札幌の中でも老舗に入るそこそこの規模の病院ですね。
私はこの病院との相性がいいようです。
治療の方針や自閉症スペクトラム障害との付き合い方、生活保護の申請など福祉の利用についても、主治医をはじめとするスタッフが丁寧に対応してくれています。
私は病院が好きなんです。
治療もそうですが、検査を積極的に受けるのが好きですね。
子宮頸がんに罹ったこともありますが、定期的な検診で見つかり、早期発見早期治療で今もピンピンして生きています。
病院には積極的に行った方がいいですよね。
子宮頸がんに罹っても、命拾いして元気に過ごせていることで、そのことを実感します。
ただ、早期発見で治療できたとは言っても、癌であることには変わりがないので、これからも何年間かは経過観察は続きます。

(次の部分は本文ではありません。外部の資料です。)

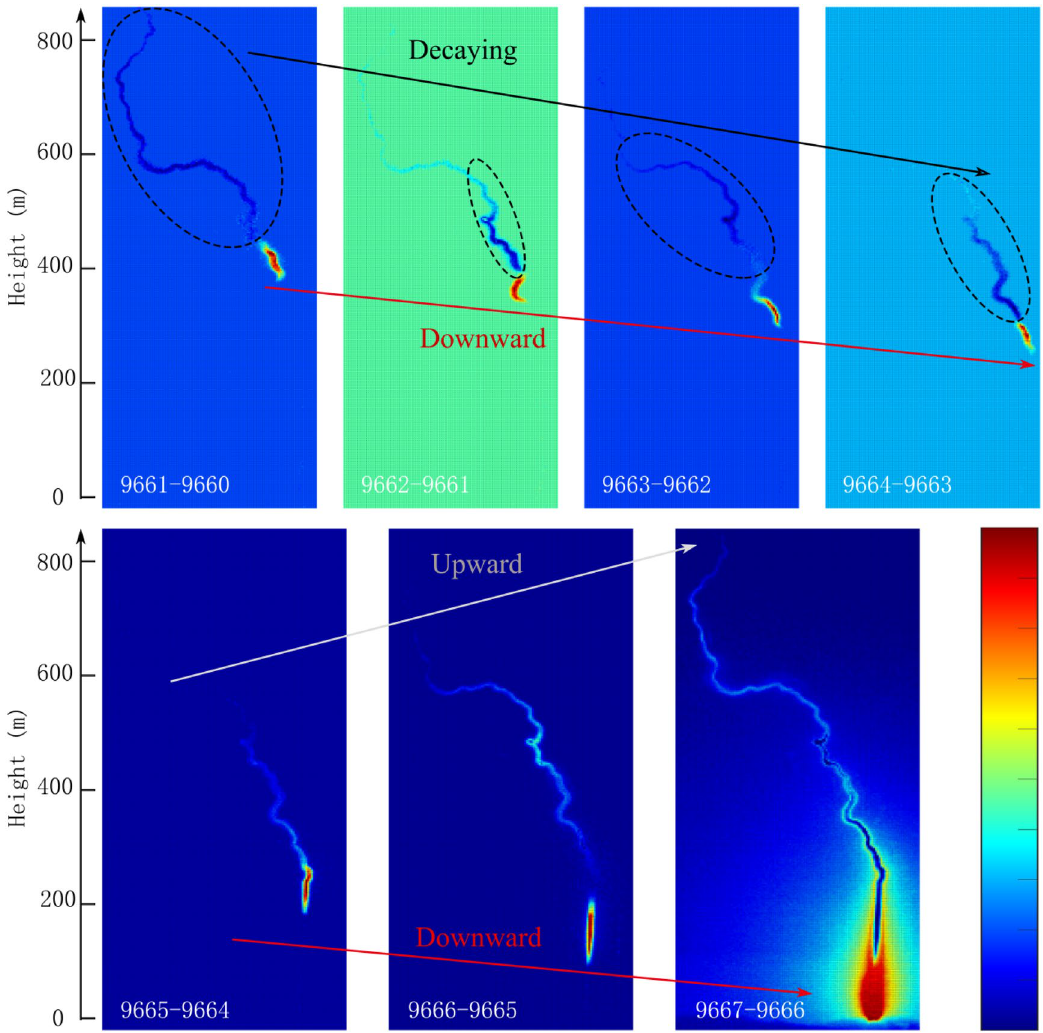
Figure 4. Differential luminosity from frame-to-frame of the frames in Fig. 3. The color range of each image is from the minimum value to the maximum value of the differential luminosity. The background color usually represents a differential light intensity of 0 which means that the luminosity of the corresponding position of the two frames remains unchanged. According to the color bar, redder means brighter and bluer means darker relative to the background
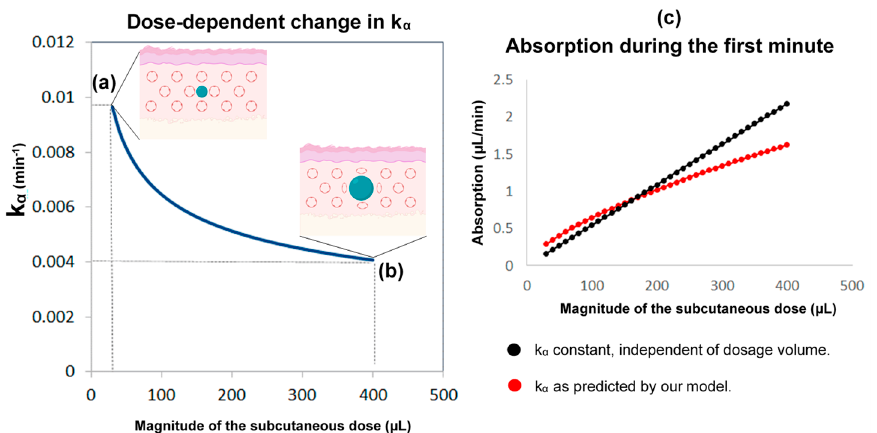
Figure 8. The reasoning behind the assumptions regarding the absorption rate of subcutaneous hydrocortisone (HC) administration. This rate depends on the subcutaneous dose magnitude, and the within-subject change in absorption rate with time. HC is a lipophilic molecule; its diffusion is hardly restricted by tissue membranes and thus can be assumed to be isotropic. Accordingly, we used a sphere as an approximation of the shape and movement of hormonal molecules infused into the subcutaneous tissue. Left : the higher the subcutaneous dose volume, the lower the absorption rate k α (k α is inversely proportional to the cubic root of the dose volume). When a small dose is administered by the pump cannula (e.g., 30 µ L or 0.3 mg of HC) ( a ), the ratio of the area of the sphere to its volume is approximately 2.4-times greater than when a 13-times larger dose is administered (e.g., 400 µ L or 4 mg of HC) ( b ). Therefore, the absorption rate drops to almost a similar degree (from about 0.01 to about 0.004). When administered in high doses, an increased fat deposition of the hormone could also contribute to dose-dependent changes in the absorption rate. Right : compared to the state where the absorption rate was considered constant and independent of the dosage, our assumption (of a dose-dependent k α ) indicates that in lower doses, the absorption would be higher, while in higher doses would be lower ( c ). Part of the Figure has been created with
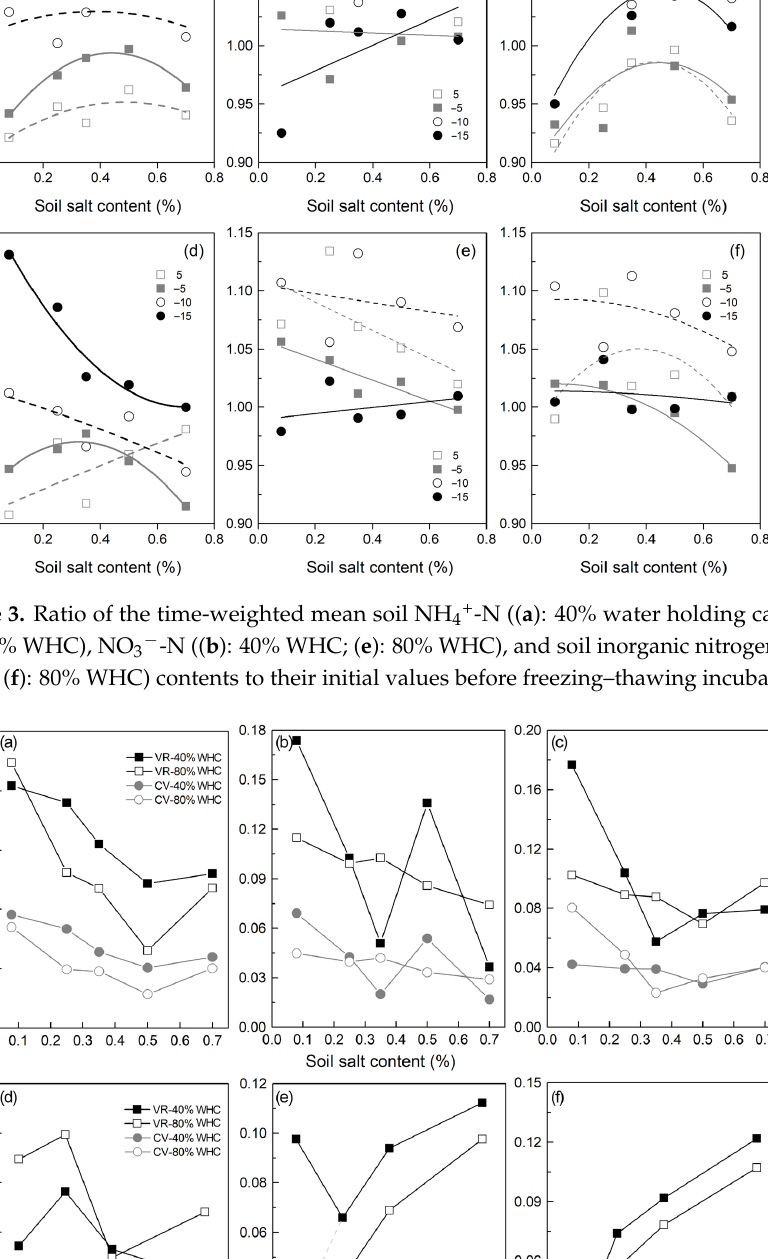
Figure 4. Variation ranges and coefficients of variation of relative soil N (NH 4+ -N, NO 3 − -N and SIN) induced by different freezing temperatures in different soil salt content (SSC) and soil water content (SWC) treatments ( a–c ), and induced by SSC in different freezing–thawing (FT) and SWC treatments ( d–f ). The differences in relative N content compared to its initial values between SWC (80% WHC) treatments and SWC (40% WHC) treatments are shown in Figure 4. The rel- ative NH 4+ -N contents in SWC (80% WHC) treatments were lower than in SWC (40% WHC) treatments when they were exposed to a combination of low temperature and high salt (SSC × freezing temperature < − 2.5% °C) (Figure 5). The relative NO 3 − -N and SIN con- tents were higher in SWC (80% WHC) treatments when SSC was lower than 0.35%. Figure 5. Differences in relative NH 4+ -N ( a ), NO 3 − -N ( b ), and soil inorganic nitrogen (SIN) ( c ) con- tents compared to their initial values between soil water content treatments (80% water holding capacity (WHC) vs. 40% WHC).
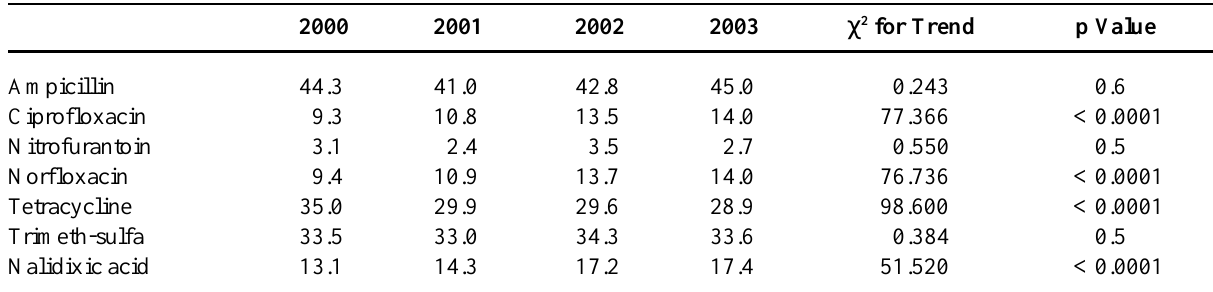
Table 4 – Chi-square test for trend applied to E. coli resistance rates (%) to various antimicrobials in 4 surveyed years (2000 to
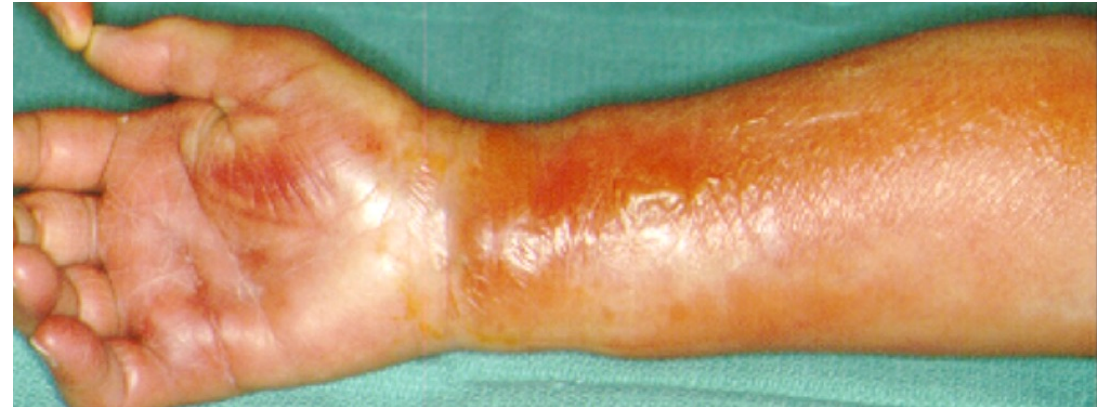
Figure 4. “Horse-shoe” abscess extended through the carpal tunnel, to the Parona’s space and the Figure 4. " Horse-shoe” abscess extended through the carpal tunnel, to the Parona ' s space and the distal distal forearm.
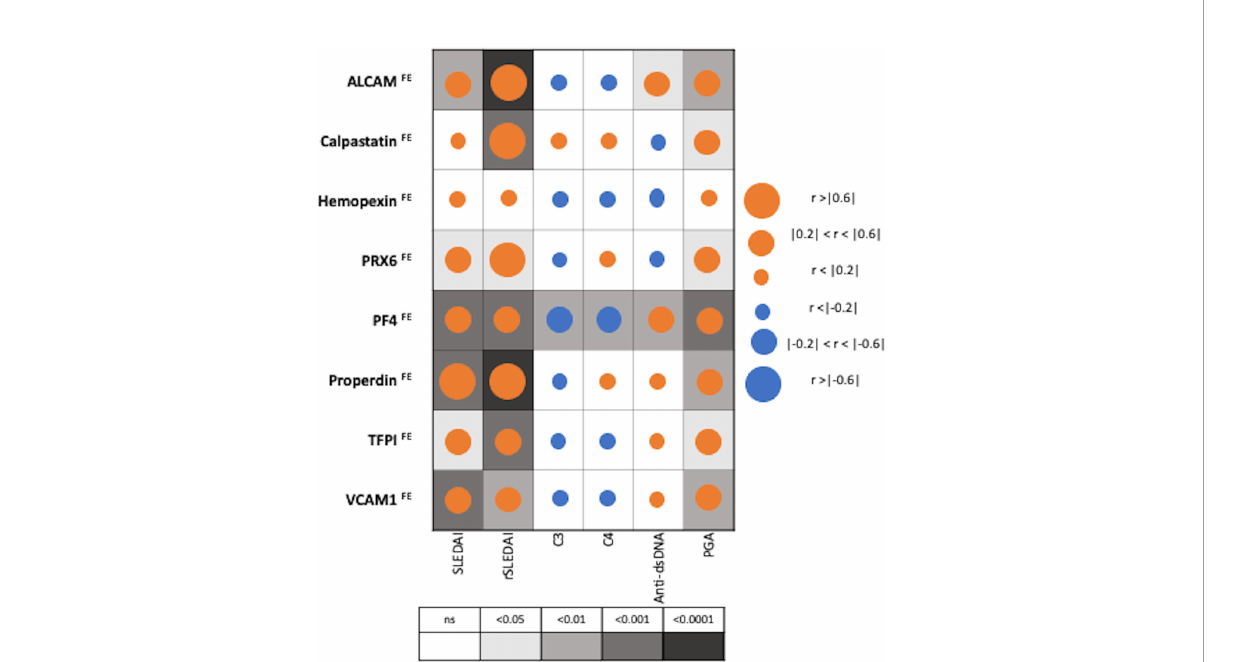
FIGURE 4 Correlation of Fractional Excretion (FE) ratios of eight protein biomarkers with conventional disease activity measures in SLE. The derived FE ratios of the eight interrogated biomarkers were examined for their correlation with SLEDAI, renal-SLEDAI, C3, C4, anti-dsDNA and Physician Global Assessment (PGA) values. Positive and negative correlations are denoted by orange and blue circles respectively, while statistical signi fi cance is denoted using grey-scale boxes. Overall, the urine biomarker fractional excretion ratios correlate best with renal-SLEDAI in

無病息災というより万病息災といったところでしょうか。
何か気になるものを抱えているから、用心して検査を受けたり経過を観察してもらえます。
人間はどんなに健康自慢な人でも、必ず病気になります。
それが原因で死ぬこともあります。
無病息災で健康を過信するのではなく、万病息災で自分の健康を常に確認する方が、正に健全な生き方ができるのではないでしょうか。
今の私は、精神の病院や子宮頸がんの経過観察で定期的に病院に通い、病院詣でをしているようなものです。
健康を過信して病院に行かないのは、自慢でも何でもありません。
病院に行かないことを自慢することは、自分の健康管理ができていないと宣伝しているようなものですね。
できれば病気にはなりたくありませんが、生身の人間である以上、病気になることは避けられません。
そうであれば、病院との付き合いを楽しんだ方がいいです。
私は病院が好きです。
もしかしたら、病院が職場になっていたかも知れませんし。
幼い頃から精神病気質だった私は、精神科医を目指しました。
高校に入学して志望したのは、医学部でした。
高校生の途中までは医学部を目指して勉強していましたね。
それが、今では医師として働くのではなく、患者としてお世話になる方に回ってしまいました。
医学部に行かなかったのは、進路の希望を変更したからなのです。
私は北海道大学の卒業生ですが、文学部でインド哲学という学問を学んでいました。
このインド哲学を学ぶために、医学部には進みませんでした。
しかし、実は医学とインド哲学には共通点のようなものがあります。
インド哲学の中に登場する「生老病死」という教えがあるのですが、これは、人間は生まれることも苦、年老いることも苦、病気になるのも苦、最後に死ぬことも苦であり、これらの苦からは逃れられないとする考え方です。
つまり、生まれたからには、年老いない人間はいない、病気にならない人間はいない、死なない人間はいないということであり、そういう意味では全ての人間は平等であると考えられます。
医学においても、全ての人間は病気になるということを前提に、様々な治療法が研究され、人間は全員が病気になり得る者として、或いは病気に罹った者として平等に扱われます。
全ての人間は平等に病気になり得る存在であるという考え方が、インド哲学と医学に共通する人間の捉え方です。
この共通項に気付けたので、医学部に行かず文学部に進み、インド哲学を学んだことに悔いはありません。
大学で学んでいた頃、まだ若くて健康だった頃から私自身も変わりました。
癌を経験したり、精神疾患を治療しながら、生まれながらの障害・自閉症スペクトラム障害が診断されたり。
こうして書いていると、病気がちな印象に取られるかも知れませんが、決してそのようなことはありません。
前述したように、無病息災ではなく万病息災という発想で、病気になることは当たり前と思えば、気が楽です。
私もごく普通の生身の人間ですから、病気になって当たり前なのです。
病気になるのは当たり前。
特段嘆くことではない。
私はそう考えています。
このことは、文学部でインド哲学を学んだから実感できることであり、医学部に進んでいたら気付けなかったことだったかも知れません。
人間は生きていれば、病気になることからは逃れられない。
病気になるからこそ人間である。
うまく病気と付き合って生きるからこそ、人間である。
そういう考え方が根底にあるので、私は病院が好きなのです。